Agent-Ready Product Scorecard (2026)

Purpose
Use this scorecard to evaluate whether your product is ready for agentic workflows (plan + tool calls + execution). Score each item 0–2.
0 = missing, 1 = partial, 2 = strong. Total max: 30.

A) Delegation UX (max 6)
1) Plan visibility: Users can see a step-by-step plan before execution.
2) Review surfaces: Users can review changes in diffs/timelines (not only chat logs).
3) Escalation path: Users can hand off to a human easily (queue, assign, or “needs review”).

B) Tooling & Reliability (max 8)
4) Tool contracts: Tools have stable schemas, explicit errors, and versioning.
5) Idempotency: Side-effect tools support idempotency keys to avoid duplicates.
6) Timeouts & retries: Each tool has defined timeouts and limited retries.
7) Tool SLOs: You track p95 latency and failure rates for each tool in production.

C) Budgets & Economics (max 6)
8) Per-task budgets: Hard caps for wall time, tool calls, and dollars per task.
9) Cost per resolved task: You measure total cost (inference + tools + review time) per resolved task.
10) Spend controls: Quotas/alerts by workspace/team + a showback report for finance.

D) Security & Compliance (max 8)
11) Least privilege: Agents use scoped identities/service principals, not broad user impersonation.
12) Read vs act separation: Permissions distinguish drafting from sending/committing.
13) Audit trail: Immutable logs for tool calls, approvals, data accessed, and outputs.
14) Data handling: Redaction, retention windows, export controls, and configurable policy settings.
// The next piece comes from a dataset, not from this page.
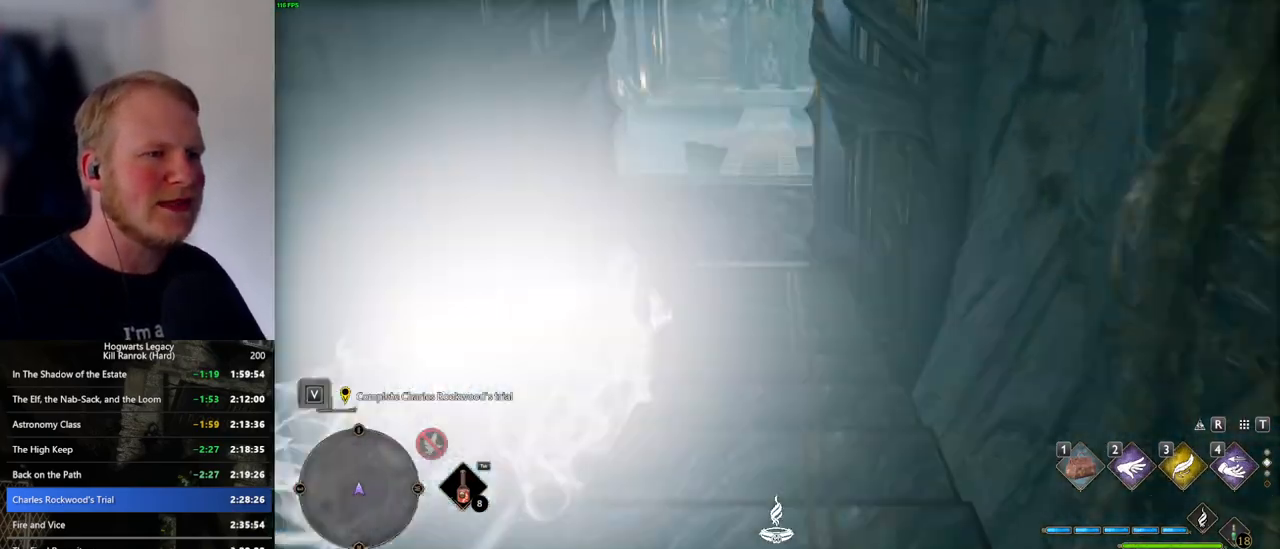
{"keys": ["space", "w"], "mouse": [], "events": [[117, "space", "up"], [467, "space", "down"]]}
E) Evaluation & Operations (max 2)
15) Replay evals: You can replay real tasks against new models/policies before shipping.

Interpretation
26–30: Enterprise-ready. You can sell “autopilot” for constrained tasks.
20–25: Ready for drafts + supervised execution. Focus next on budgets and audit depth.
14–19: Pilot-only. Improve tool contracts, review surfaces, and permissions before scaling.
0–13: Demo stage. Build the system (tools, ledger, constraints) before more UX polish.

Weekly Operating Rhythm (recommended)
- Monday: Review autonomy rate, escalation rate, incident severity per 1,000 tasks.
- Wednesday: Audit 20 random tasks end-to-end (plan, tools, diffs, approvals).
- Friday: Run replay eval on last week’s top 1,000 tasks against any policy/model changes.

Non-negotiables for launch
- An approval gate for irreversible actions (email send, refunds, production config changes).
- A task ledger with correlation IDs across model calls and tool calls.
- Hard budgets (max tool calls + max cost) with deterministic escalation when exceeded.